Re: updating existing data in index vs inserting new data in index

Erick Erickson Thu, 07 Jul 2011 07:52:35 -0700

Let me re-state a few things to see if I've got it right:

> your schema.xml file has an entry like <uniqueKey>order_id</uniqueKey>, right?


> given this definition, any document added with an order_id that already 
> exists in the
   Solr index will be replaced. i.e. you should have one and only one
document with a
   given order_id.

> case matters. Check via the admin page ("schema browser") to see if you have
   two fields, order_id an ORDER_ID.

> How are you checking that your docs are duplicates? If you do a search on
   order_id, you should get back one and only one document (assuming the
   definition above). A document that's deleted will just be marked as deleted,
   the data won't be purged from the index. It won't show in search results, but
   it will show if you use lower-level ways to access the data.

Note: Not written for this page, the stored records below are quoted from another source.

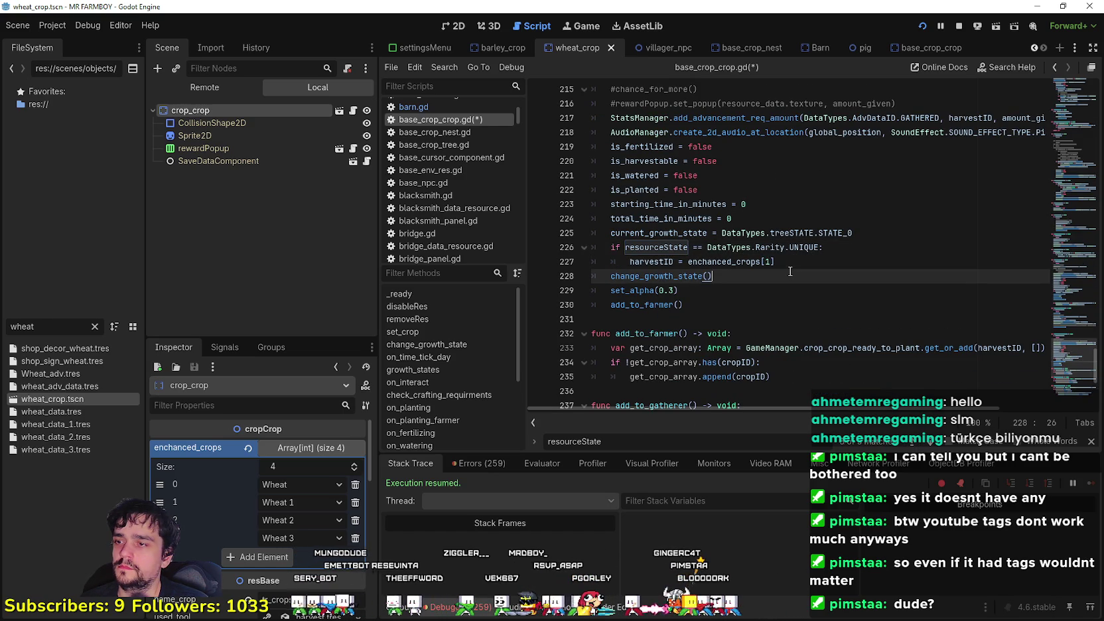
{"action": "key", "text": "ctrl+s"}
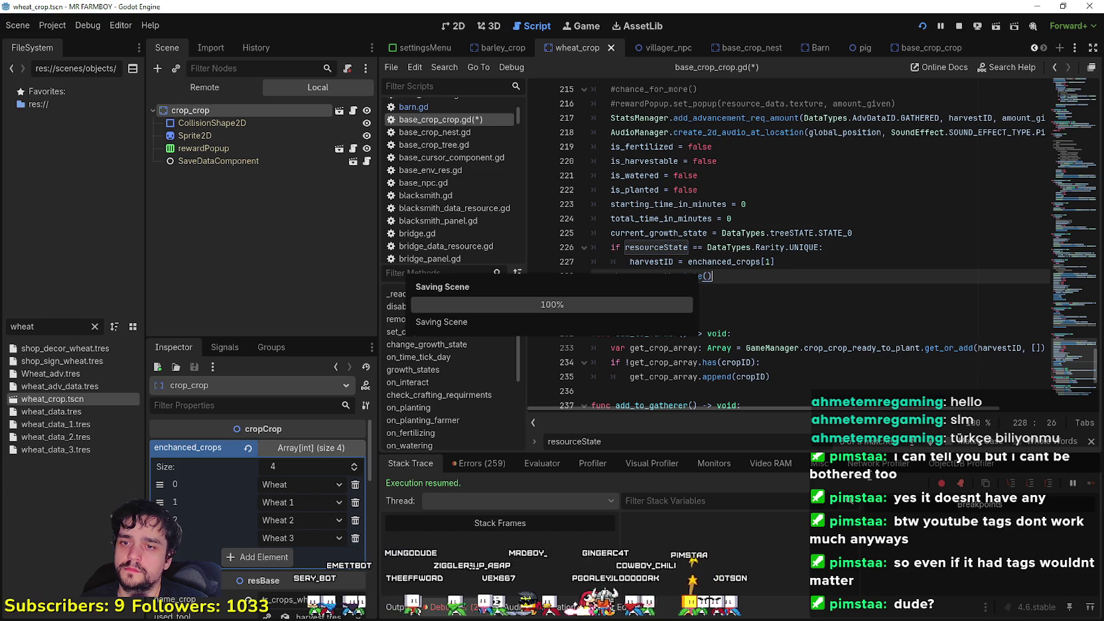
{"action": "double_click", "coordinate": [657, 247]}
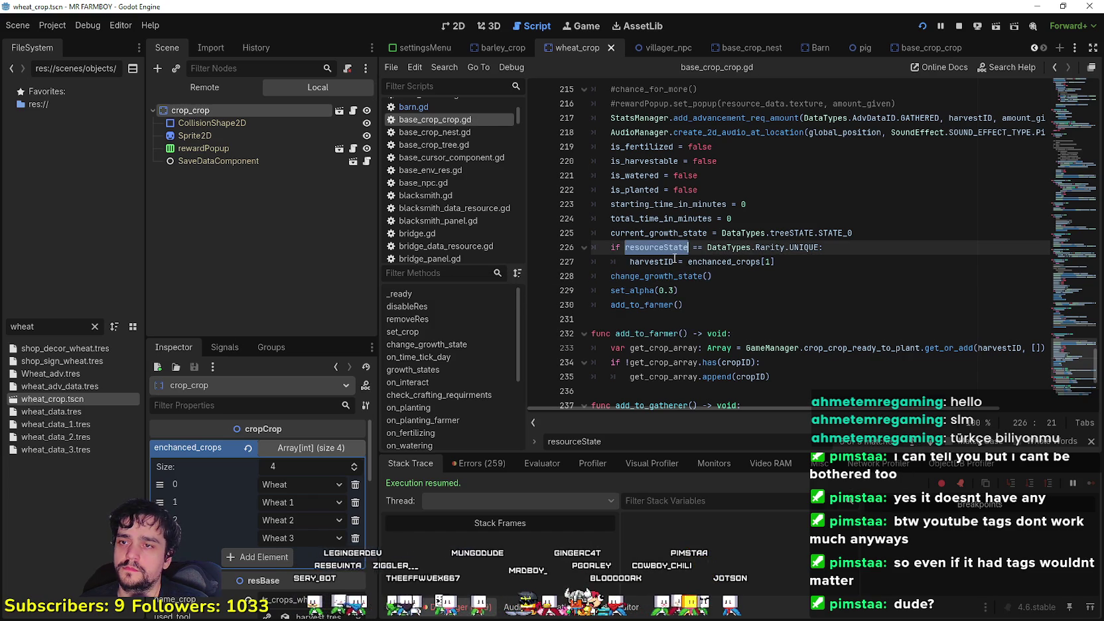
{"action": "mouse_move", "coordinate": [678, 250]}
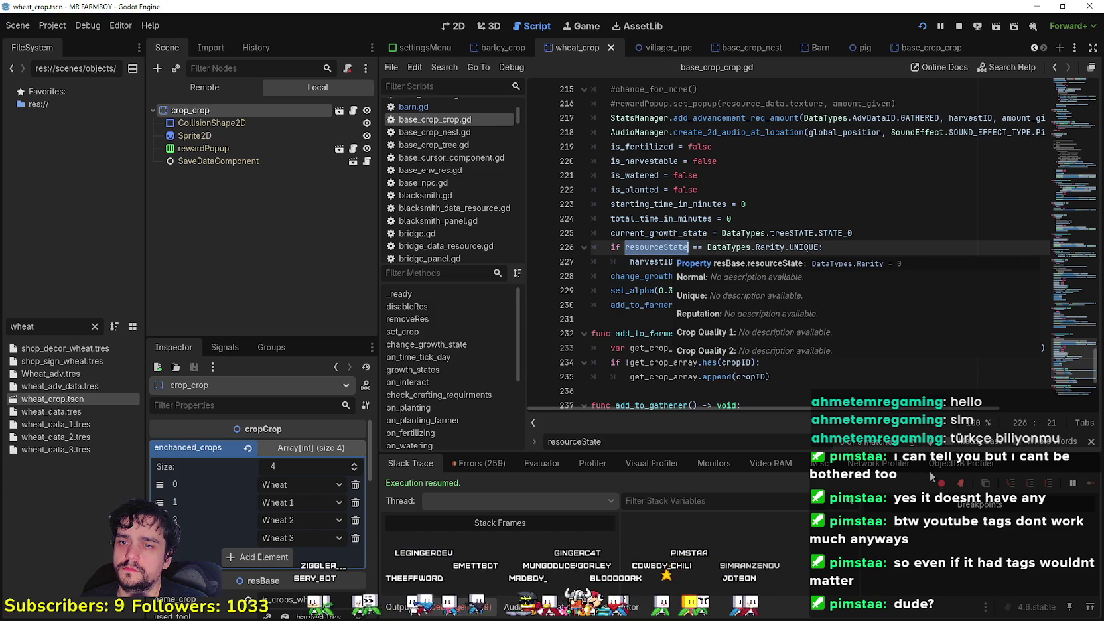
{"action": "key", "text": "shift+F3"}
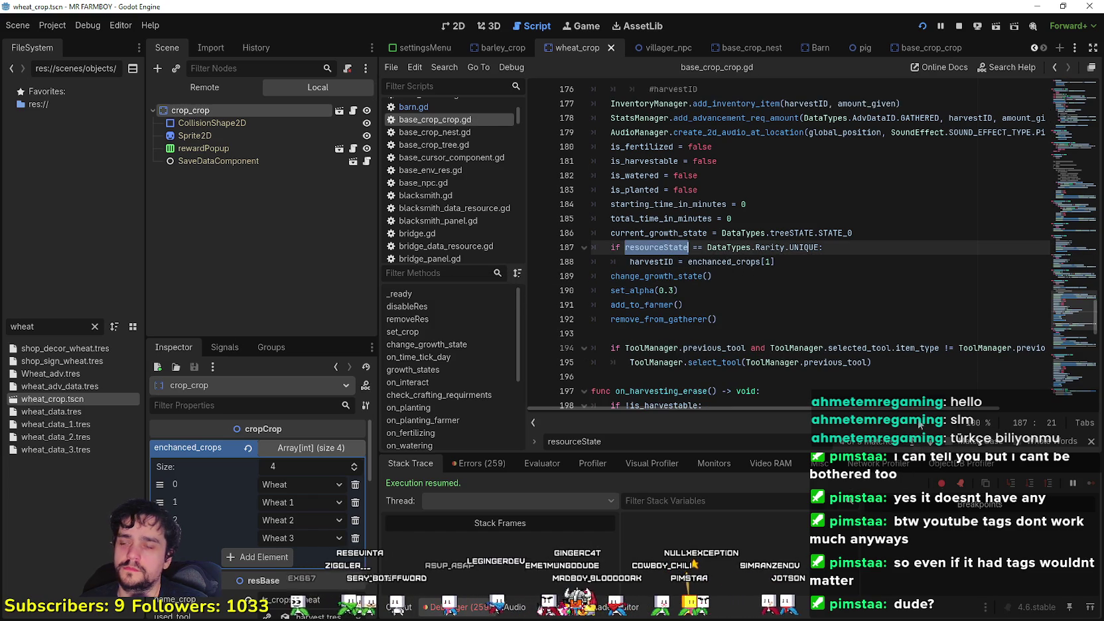
{"action": "scroll", "coordinate": [324, 549], "scroll_direction": "down", "scroll_amount": 4}
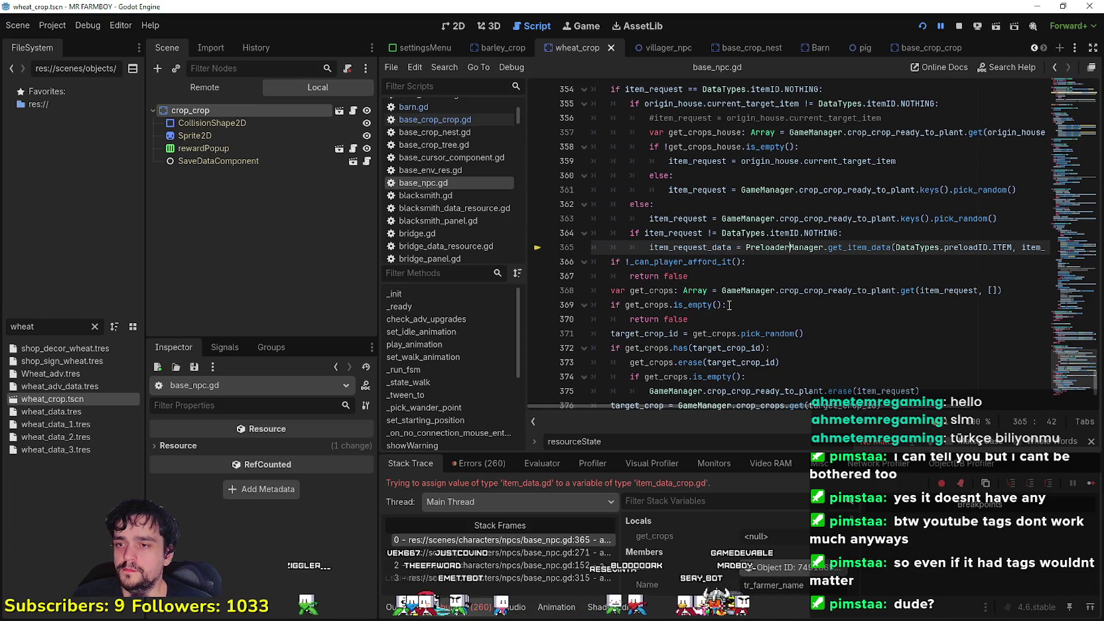
Resume the paused game with F12, then minimize the game window.
{"action": "scroll", "coordinate": [811, 412], "scroll_direction": "right", "scroll_amount": 1}
{"action": "scroll", "coordinate": [811, 412], "scroll_direction": "right", "scroll_amount": 4}
{"action": "scroll", "coordinate": [660, 396], "scroll_direction": "left", "scroll_amount": 5}
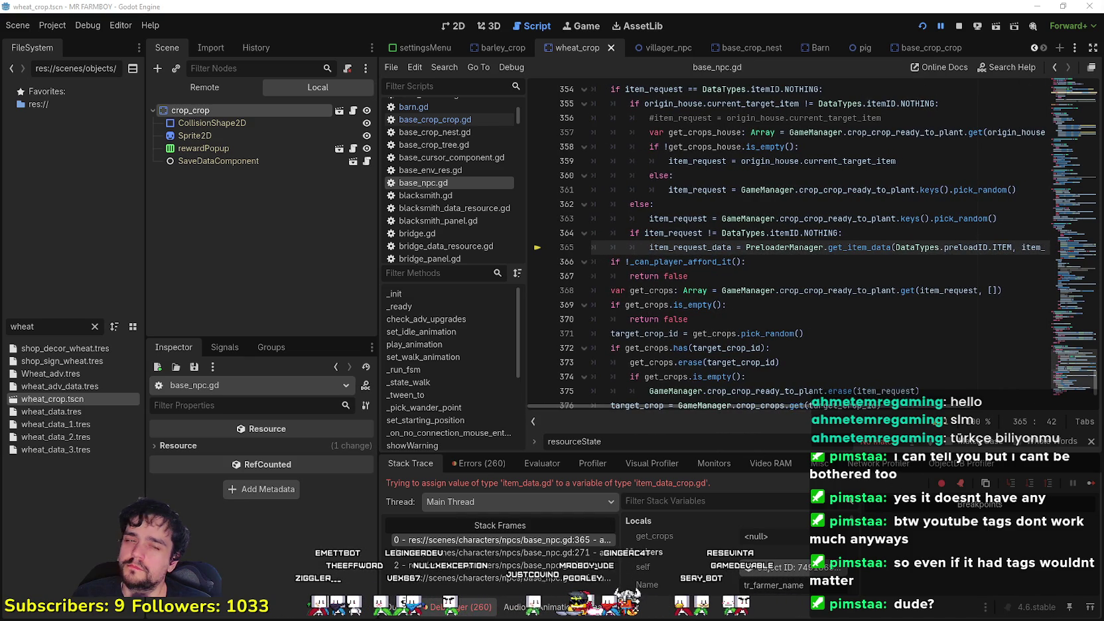
{"action": "key", "text": "F12"}
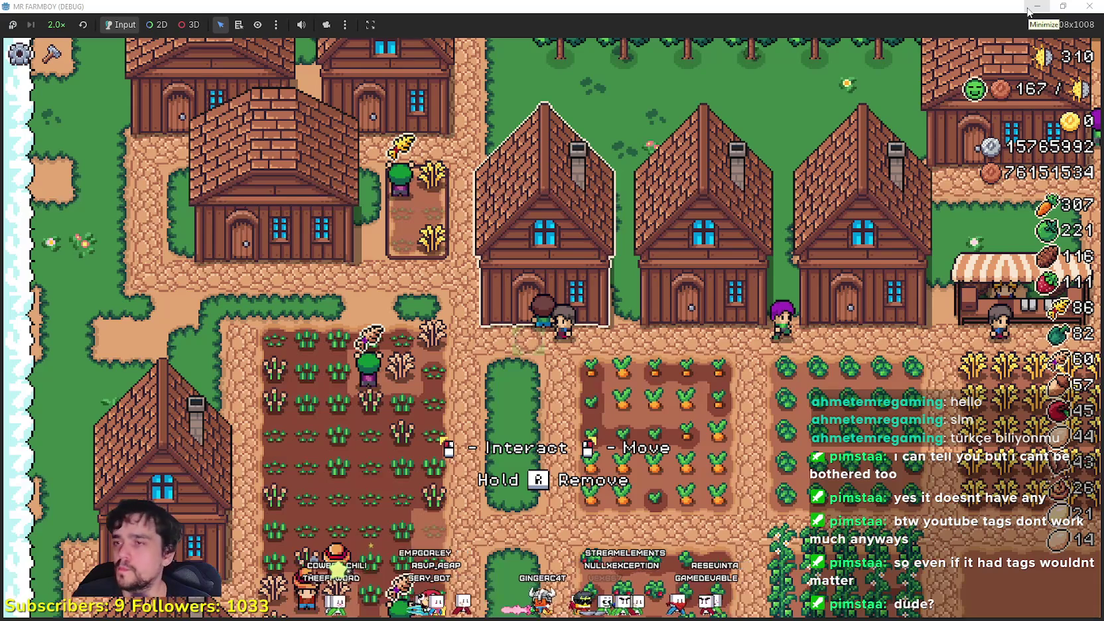
{"action": "left_click", "coordinate": [1025, 10]}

> Whenever you change your schema, it's best to clean the index, restart the 
> server and
    re-index from scratch. Solr won't retroactively remove duplicate
<uniqueKey> entries.

> On the stats admin/stats page you should see maxDocs and numDocs. The 
> difference
   between these should be the number of deleted documents.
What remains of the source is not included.